PROBLEM TO SOLVE:
Starting at the line that holds "tissue box: present", transcribe every line to the end of the data exactly; include no other lines.

Before-and-after object states

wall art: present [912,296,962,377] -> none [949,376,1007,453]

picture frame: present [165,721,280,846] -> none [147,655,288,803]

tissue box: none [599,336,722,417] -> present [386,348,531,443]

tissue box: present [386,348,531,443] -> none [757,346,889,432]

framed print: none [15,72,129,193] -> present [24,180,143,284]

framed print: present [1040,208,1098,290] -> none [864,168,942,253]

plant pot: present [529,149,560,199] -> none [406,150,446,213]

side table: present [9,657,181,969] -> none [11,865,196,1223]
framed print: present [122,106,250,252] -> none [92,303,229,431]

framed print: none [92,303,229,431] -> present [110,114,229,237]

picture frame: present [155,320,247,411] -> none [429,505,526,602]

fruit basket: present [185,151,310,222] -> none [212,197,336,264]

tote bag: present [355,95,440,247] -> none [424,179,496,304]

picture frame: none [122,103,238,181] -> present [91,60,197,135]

RESULT FOR THIS EXERCISE:
tissue box: present [386,348,531,443] -> none [757,346,889,432]

framed print: none [15,72,129,193] -> present [24,180,143,284]

framed print: present [1040,208,1098,290] -> none [864,168,942,253]

plant pot: present [529,149,560,199] -> none [406,150,446,213]

side table: present [9,657,181,969] -> none [11,865,196,1223]
framed print: present [122,106,250,252] -> none [92,303,229,431]

framed print: none [92,303,229,431] -> present [110,114,229,237]

picture frame: present [155,320,247,411] -> none [429,505,526,602]

fruit basket: present [185,151,310,222] -> none [212,197,336,264]

tote bag: present [355,95,440,247] -> none [424,179,496,304]

picture frame: none [122,103,238,181] -> present [91,60,197,135]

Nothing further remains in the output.